The trails in Sierra de Huautla are generally quite rugged and often fairly untracked, so guides are recommended. One of the most popular day trips involves trekking up to the summit of La Piedra Desbarrancada, where visitors can get a superb view of the El Limón valley. However, organizing logistics for visiting the reserve can be challenging, so hiring a local guide is often the best choice.
Looking for a place to stay near Sierra de Huautla? Here are some of the best cities and towns to check out:
Mexico City is the capital and largest city in Mexico as well as the largest city in North America by population, with nearly nine million residents. The city is one of the most important financial and cultural centers in the world and it has a metropolitan area housing over 21.3 million people, which makes it the second-largest in the Western Hemisphere, behind São Paulo in Brazil.

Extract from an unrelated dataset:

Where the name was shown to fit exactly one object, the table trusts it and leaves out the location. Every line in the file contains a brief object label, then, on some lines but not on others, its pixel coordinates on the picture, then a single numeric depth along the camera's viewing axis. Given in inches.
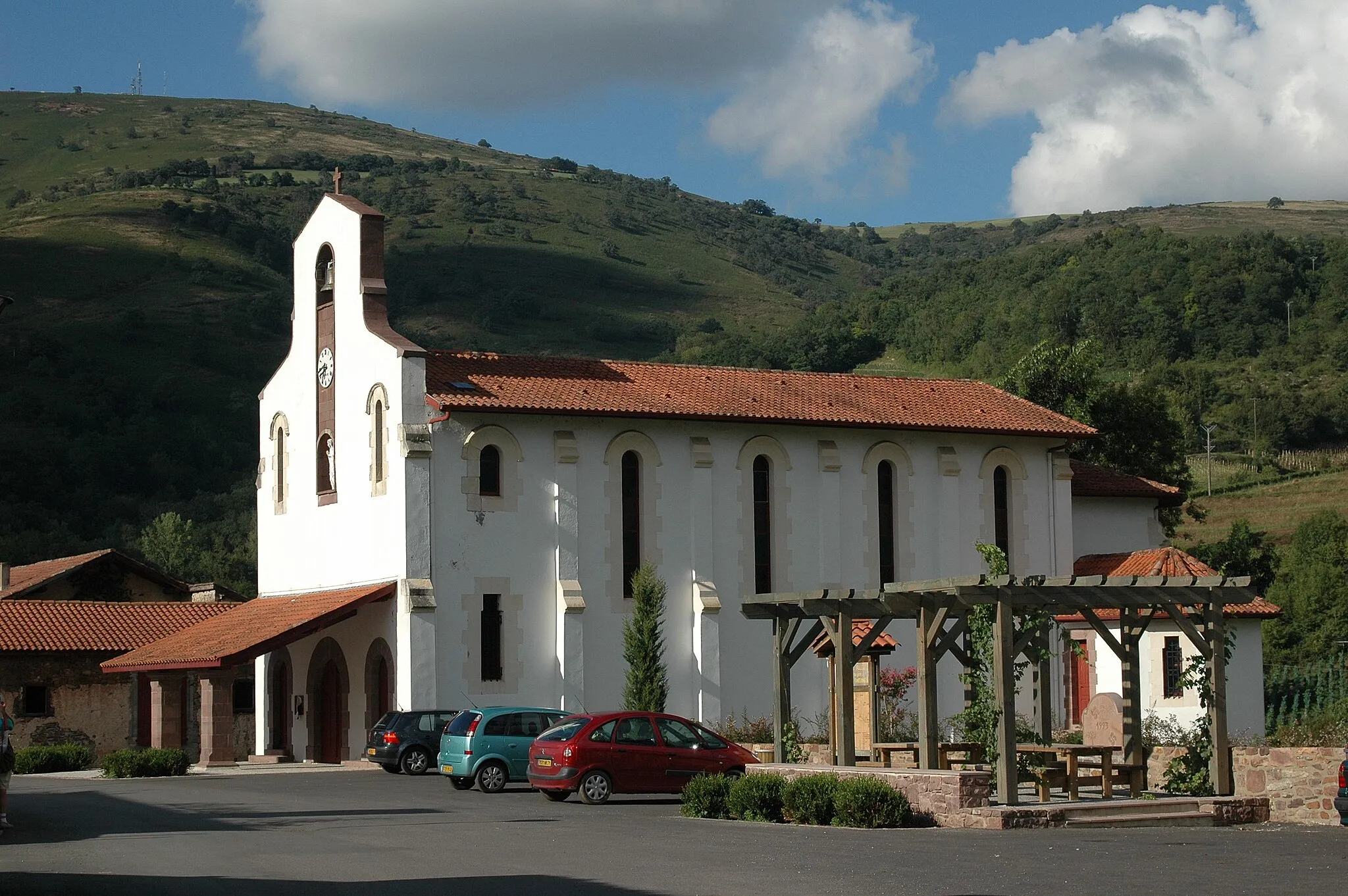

Mexico City has a long and storied history that dates back at least as far as the 1300s (it was once the Aztec capital Tenochtitlán). To this day, it serves a vital role as a transportation hub for the country, as it is home to Mexico City International Airport, the busiest in Latin America.
Cuernavaca, the capital of Morelos, is located halfway between Mexico City and Sierra de Huautla (50 km/31 miles), to the south of the Tepozteco Mountains. Though Mexico City isn’t all that far from the park, Cuernavaca is the closest major city to the reserve, thanks to its population of about 366,000 people.
The city is home to a historic colonial center that features sites such as the sixteenth-century Palace of Cortés, the former home of famed Spanish conquistador Hernán Cortés. The palace is now a history museum, featuring a vast array of murals from legendary Mexican painter Diego Rivera.
Located to the southwest of the palace is the Cuernavaca Cathedral, a sixteenth-century walled monastery complex, which houses a historic mural depicting the martyrdom of Philip of Jesus, Mexico’s first saint, alongside 25 other Christian missionaries in Japan in 1597 during the Warring States Period. The mural spans 400 square meters (4,300 sq. ft) of the interior walls of the cathedral.
Guerrero’s Taxco is another relatively large township, that’s located due west of the park. The town, which houses a population of about 98,000 people, is known for its silver jewelry production and historic Spanish colonial buildings.
Plaza Borda, the main square, houses a famous eighteenth-century church, the Santa Prisca, which features a rose-colored facade and stone towers. The town’s cultural center, Casa Borda, is home to a number of works from local artists, in addition to hosting theatrical and musical events.
Limited primitive camping options are available inside the park, but restrictions vary based on the season. Some of the small townships inside Sierra de Huautla also house homestays through platforms such as Airbnb, but most tourists opt to stay outside the park in cities like Cuernavaca, due to the limited infrastructure in the small villages of Sierra de Huautla, and the park’s relatively close distance to Mexico City.